The museum's other sources of funding are admissions, society memberships, donations and grants.
"Most of them are matching grants," Jelsing said. "If we don't have the funds to match the grants, we can't apply."
A similar measure to increase the tax failed in 2012. Jelsing said the historical society is working harder this time around to ensure that residents understand the society's purpose and work. That work has become more visible in the past few years with the number of activities happening at the museum.
The museum registered 4,000 visitors last year, of which about two-thirds were tourists from outside the county, Jelsing said.
Jelsing stressed that the museum isn't in crisis, but its future does depend on the care-taking that's done today.
"In order to avert a crisis, we would have to cut back on what we do here. That's what we don't want to have happen," she said.
In Makoti, voters are being asked to raise the maximum tax levy for the Makoti Park Board from 5.6 mills to 10 mills due to increasing expenses for the city pool.
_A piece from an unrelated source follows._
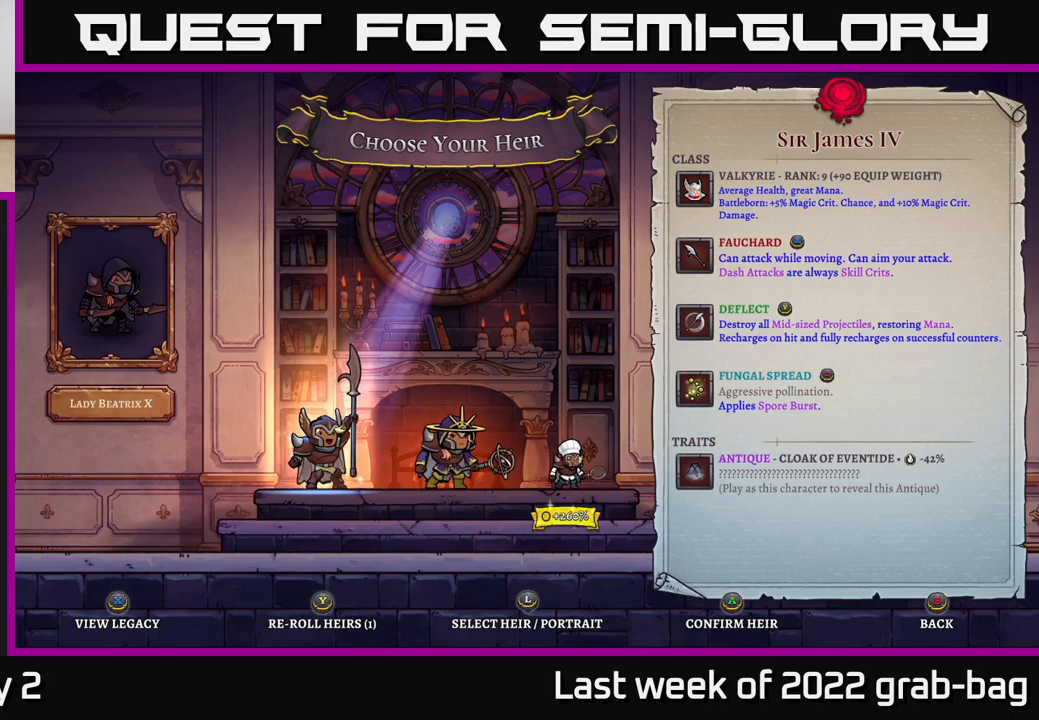
{"buttons": [], "left_stick": "center", "right_stick": "center", "events": []}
Park board chairman Leroy Anderson said the price of pool chemicals has gone sky high.
The mill increase will provide more than $1,100 in additional revenue to fund the pool.
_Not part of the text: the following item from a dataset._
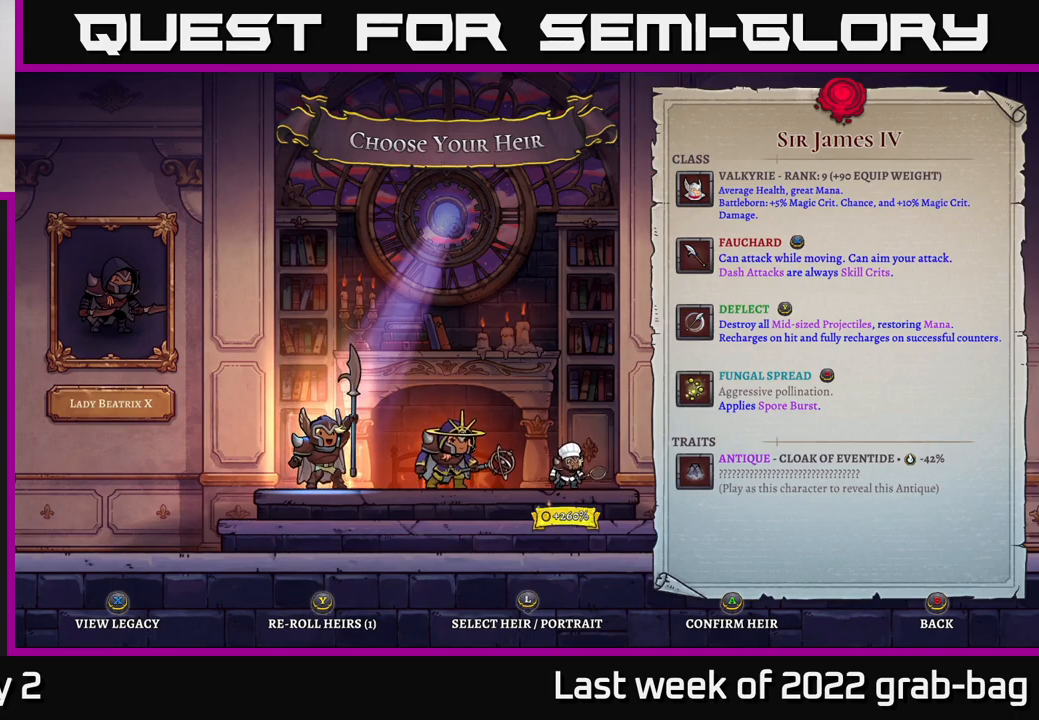
{"buttons": [], "left_stick": "right", "right_stick": "center", "events": [[150, "left_stick", "right"], [300, "left_stick", "center"], [367, "left_stick", "right"]]}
A ballot measure in Mountrail County asks residents living in the proposed Stanley Rural Ambulance Service District to approve a levy of up to 10 mills to create the district. The district would include Palermo, Blaisdell, Stanley, Ross and the rural area in those vicinities.
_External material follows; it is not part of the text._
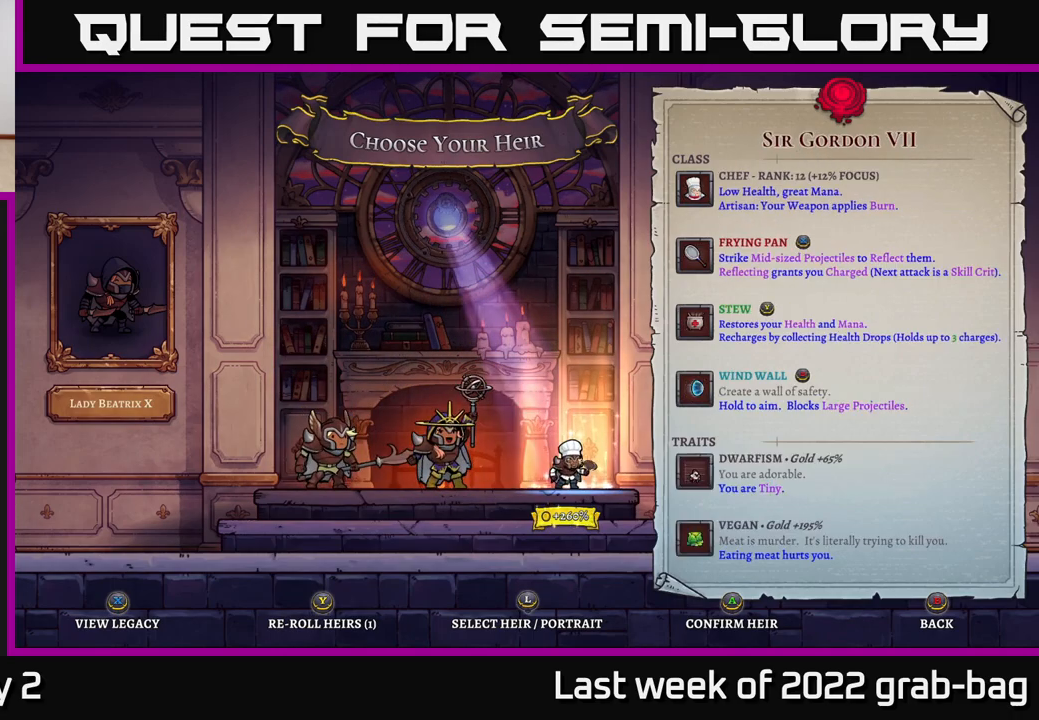
{"buttons": [], "left_stick": "center", "right_stick": "center", "events": [[33, "left_stick", "center"], [300, "left_stick", "left"], [467, "left_stick", "center"]]}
Squad leader Debbie Johnson said that although the levy maximum is 10 mills, the district likely would levy only 3 or 4 mills. She said often it is difficult to get grants without showing that the ambulance service is tapping into all of its other sources of funding, including property tax.
The extra revenue would assist the ambulance squad to maintain services while also positioning the service to acquire more staff and vehicles that are expected to be needed in the future. The squad has two paid staff who are supplemented with volunteers and has two ambulances. It is in the process of replacing its older vehicle and would like to have a third ambulance, Johnson said.
Surrey residents will vote on whether to continue a contract with North Prairie Rural Water for municipal water service. North Dakota law allows cities to contract with another entity for water but the contract must be authorized by an ordinance approved by voters. City auditor Jason Vaagen said a contract renewal must be handled in that same manner, and since Surrey's 40-year contract with North Prairie will expire at the end of the year unless renewed, the city is taking the vote at this time. The expiration date of any new contract hasn't been determined yet.
In other communities, Lignite residents will vote on establishing a home rule charter, and Washburn residents will vote to amend their home rule charter to remove the $25 cap on sales tax on a single purchase. Washburn levies a 2 percent sales tax.
Williams County voters will decide whether to increase the monthly fee for 911 service from $1 to $1.50. Mountrail County residents will vote on continuation of an existing $1 a month charge on phone bills for 911 service.